Source passage
--- START ---

Troubleshooting Row Anomaly Detection
This guide helps you resolve common issues when using DQX row anomaly detection.
Common Errors
Training Errors
Error: "No columns provided or auto-discovered. Provide columns explicitly."
Cause: Auto-discovery found no suitable columns (all IDs, constants, or unsupported types).
Solution: Explicitly specify behavioral columns.
# Explicitly specify behavioral columns
anomaly_engine.train(
df=df,
columns=["amount", "quantity"], # specify selected columns
model_name=model_name, # must be fully qualified Unity Catalog name: catalog.schema.model
registry_table=registry_table,
)
Avoid ID columns (order_id, user_id) - they're always unique and hurt model quality.
Error: "Columns not found in DataFrame: ['column_name']"
Cause: Specified column doesn't exist in training data.
Solution:
- Check column names:
df.columns - Verify no typos in column list
- Ensure columns exist after any filters
# Check what columns are available
print(df.columns)
# Then specify correct column names
anomaly_engine.train(
df=df,
columns=["actual_column_name"], # Use correct names
model_name=model_name,
registry_table=registry_table,
)
Note also that columns can only be defined when training the model. Scoring uses the columns the model was trained on. Ensure scoring DataFrame has all columns used during training.
Error: "exclude_columns contains columns not in DataFrame: ['column_name']"
Cause: You're trying to exclude a column that doesn't exist.
Solution: Remove non-existent columns from exclude_columns list.
# Check existing columns first
existing_cols = set(df.columns)
exclude_list = ["order_id", "user_id"]
valid_excludes = [col for col in exclude_list if col in existing_cols]
anomaly_engine.train(
df=df,
exclude_columns=valid_excludes,
model_name=model_name,
registry_table=registry_table,
)
Scoring Errors
Error: Model not found in registry
Cause: Model name mismatch or registry table doesn't exist.
Solution: Verify model exists in registry.
import pyspark.sql.functions as F
# Verify model exists
display(spark.table("catalog.schema.anomaly_registry").filter(
F.col("identity.model_name") == "your_model_name"
))
# Check for typos in model_name (case-sensitive!)
Error: "Column 'feature_name' not found in DataFrame"
Cause: Scoring data missing columns that were used in training.
Solution: Ensure scoring DataFrame has all columns used during training.
# Check training columns from registry
registry_df = spark.table("catalog.schema.anomaly_registry")
model_info = registry_df.filter(
F.col("identity.model_name") == "your_model"
).select("training.columns").first()
training_cols = model_info[0] if model_info else []
print(f"Required columns: {training_cols}")
# Verify scoring data has all required columns
scoring_cols = set(df.columns)

--- END ---

Using the information
**a.** From the troubleshooting guide above, print the passage from "Note also that" to "from exclude_columns list.".
**b.** Translate this sentence from the troubleshooting guide into Spanish: "This guide helps you resolve common issues when using DQX row anomaly detection."

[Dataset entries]
--- START ---

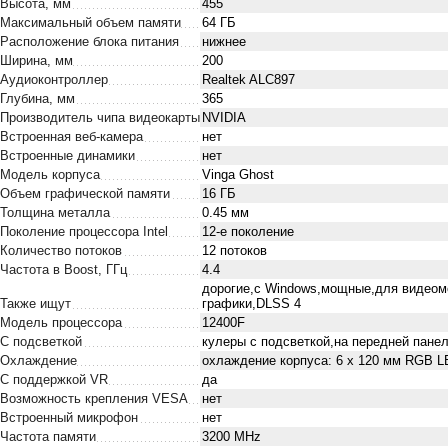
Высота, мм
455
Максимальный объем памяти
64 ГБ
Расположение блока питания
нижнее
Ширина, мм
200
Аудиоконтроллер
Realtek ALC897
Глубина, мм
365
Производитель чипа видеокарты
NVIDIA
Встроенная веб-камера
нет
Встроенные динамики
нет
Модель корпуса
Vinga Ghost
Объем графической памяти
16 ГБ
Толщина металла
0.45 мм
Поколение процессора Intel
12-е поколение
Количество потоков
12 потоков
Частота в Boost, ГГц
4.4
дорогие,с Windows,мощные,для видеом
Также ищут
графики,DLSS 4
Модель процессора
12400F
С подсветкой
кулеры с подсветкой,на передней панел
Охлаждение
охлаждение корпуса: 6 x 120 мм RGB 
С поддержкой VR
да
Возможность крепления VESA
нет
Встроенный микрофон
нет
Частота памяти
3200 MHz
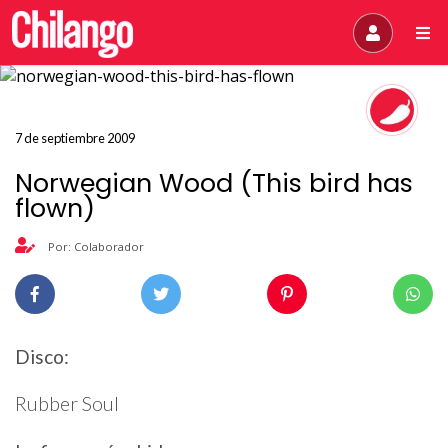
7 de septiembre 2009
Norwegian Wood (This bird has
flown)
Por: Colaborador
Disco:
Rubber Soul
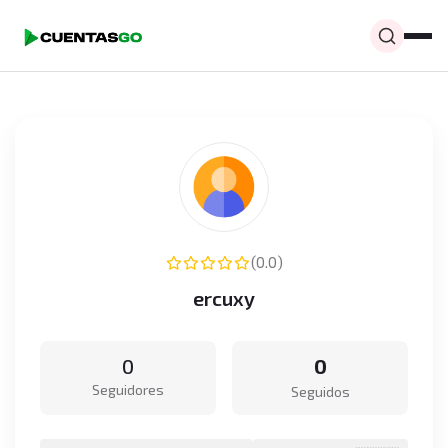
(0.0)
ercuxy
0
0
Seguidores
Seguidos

--- END ---

Answers in order
**a.**
Note also that columns can only be defined when training the model. Scoring uses the columns the model was trained on. Ensure scoring DataFrame has all columns used during training.
Error: "exclude_columns contains columns not in DataFrame: ['column_name']"
Cause: You're trying to exclude a column that doesn't exist.
Solution: Remove non-existent columns from exclude_columns list.

**b.** Esta guía le ayuda a resolver problemas comunes al usar la detección de anomalías de filas de DQX.